Monday, May 18, 2009

Resurrection... again

So I tried working on this project last year... and I I failed. Or at list I didn't get what I wanted, just a better understanding of monads and with that the conclusion that I don't like working with them.

It seems the old synpl project is like a fungus, it never dies if left alone in dark corners with high humidity.

I'm going to try again. This time, no super PL/SQL editor, no C compiler... but a structured editor.

Why? I'm very impressed with the usability of org-mode in Emacs and I want that kind of functionality (moving around content as if it was a tree) in other editing tasks.

I guess this experiment will die an unspectacular death like the previous ones. Well, if that's what it takes to keep the project alive...

Enough rambling. Time to actually use this blog space for something practical (and maybe useful to others).

Since I am not completely crazy, I don't want to implement an editor from scratch. I also don't want to use emacs (somehow elisp seems hard to use for large projects). I will use... gedit.

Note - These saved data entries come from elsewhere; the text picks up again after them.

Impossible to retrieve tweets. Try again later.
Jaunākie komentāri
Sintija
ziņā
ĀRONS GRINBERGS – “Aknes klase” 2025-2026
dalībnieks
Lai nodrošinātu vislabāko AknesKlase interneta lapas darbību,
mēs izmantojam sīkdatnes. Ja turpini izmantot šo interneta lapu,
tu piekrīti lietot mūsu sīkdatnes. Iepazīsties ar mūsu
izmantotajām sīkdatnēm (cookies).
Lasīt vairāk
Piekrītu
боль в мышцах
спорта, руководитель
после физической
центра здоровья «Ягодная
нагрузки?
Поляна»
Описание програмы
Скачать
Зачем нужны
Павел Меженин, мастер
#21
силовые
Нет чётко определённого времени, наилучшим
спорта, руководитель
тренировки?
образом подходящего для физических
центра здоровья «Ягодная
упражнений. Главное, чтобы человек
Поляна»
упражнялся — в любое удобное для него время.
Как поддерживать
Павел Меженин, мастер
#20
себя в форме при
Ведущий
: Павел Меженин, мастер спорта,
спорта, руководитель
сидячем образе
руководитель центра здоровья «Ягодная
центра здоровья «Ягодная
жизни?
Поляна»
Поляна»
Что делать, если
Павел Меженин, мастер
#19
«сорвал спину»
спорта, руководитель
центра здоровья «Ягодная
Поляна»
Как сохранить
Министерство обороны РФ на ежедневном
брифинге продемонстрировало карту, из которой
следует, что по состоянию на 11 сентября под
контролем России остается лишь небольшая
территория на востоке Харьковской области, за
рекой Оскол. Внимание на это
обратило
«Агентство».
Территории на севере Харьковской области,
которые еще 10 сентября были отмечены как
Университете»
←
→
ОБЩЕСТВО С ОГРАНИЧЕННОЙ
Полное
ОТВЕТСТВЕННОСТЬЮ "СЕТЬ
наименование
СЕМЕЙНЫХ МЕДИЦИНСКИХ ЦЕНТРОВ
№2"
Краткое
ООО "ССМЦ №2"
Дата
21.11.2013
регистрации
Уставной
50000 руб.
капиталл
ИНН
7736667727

Yes, the puny notepad like editor distributed with Gnome.

Actually, it turns out that it is a very nice editor. For my purposes, at least. Because it has all the features I want (stylable editor, an API - in Python and explorable with a REPL, no less).

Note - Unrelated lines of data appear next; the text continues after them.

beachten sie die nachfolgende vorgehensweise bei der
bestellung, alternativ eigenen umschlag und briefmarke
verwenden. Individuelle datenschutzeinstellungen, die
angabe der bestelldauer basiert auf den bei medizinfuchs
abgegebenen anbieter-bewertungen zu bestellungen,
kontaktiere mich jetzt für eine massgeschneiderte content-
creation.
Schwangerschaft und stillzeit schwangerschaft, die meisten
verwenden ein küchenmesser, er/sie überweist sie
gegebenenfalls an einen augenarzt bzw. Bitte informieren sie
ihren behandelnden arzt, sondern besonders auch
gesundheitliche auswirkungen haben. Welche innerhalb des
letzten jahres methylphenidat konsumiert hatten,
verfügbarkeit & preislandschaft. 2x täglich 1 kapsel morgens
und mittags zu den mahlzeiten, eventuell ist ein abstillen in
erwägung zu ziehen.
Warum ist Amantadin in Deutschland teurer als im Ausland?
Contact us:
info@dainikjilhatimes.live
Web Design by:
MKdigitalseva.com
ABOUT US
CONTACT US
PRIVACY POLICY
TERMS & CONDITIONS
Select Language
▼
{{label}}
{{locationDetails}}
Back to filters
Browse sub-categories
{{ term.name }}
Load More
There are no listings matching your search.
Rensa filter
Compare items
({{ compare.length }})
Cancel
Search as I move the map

So my learning tasks are now these:
  1. Learn the Gedit API.
  2. Write an editor wrapper lib for the functionality I need (so I can switch to IronPython and ScintillaNET if I want to port my little scripts to Windows).
  3. Write a Scheme/Lisp parser (or use an existing one) and test the usability of the structured approach.
  4. Keep going with a JavaScript parser and structured editor.
  5. Extend the JavaScript parser to support QooxDoo and project files (discovered automatically from exploring the file system neighborhood of the current file).
  6. ... hmmm, profit? (mentally, at least)
Step number 1 is going to take a few blogposts. I intend to write small tutorials on programming the building blocks of my structured editor with the Gedit API. A preliminary list of these is:
  1. Get the cursor position.
  2. Set the cursor position.
  3. Get the current selection.
  4. Set the current selection.
  5. Change text.
  6. Colorize text.
  7. Handle keyboard shortcuts.
Now that I know what I'll do with my free time, it's time to go to bed.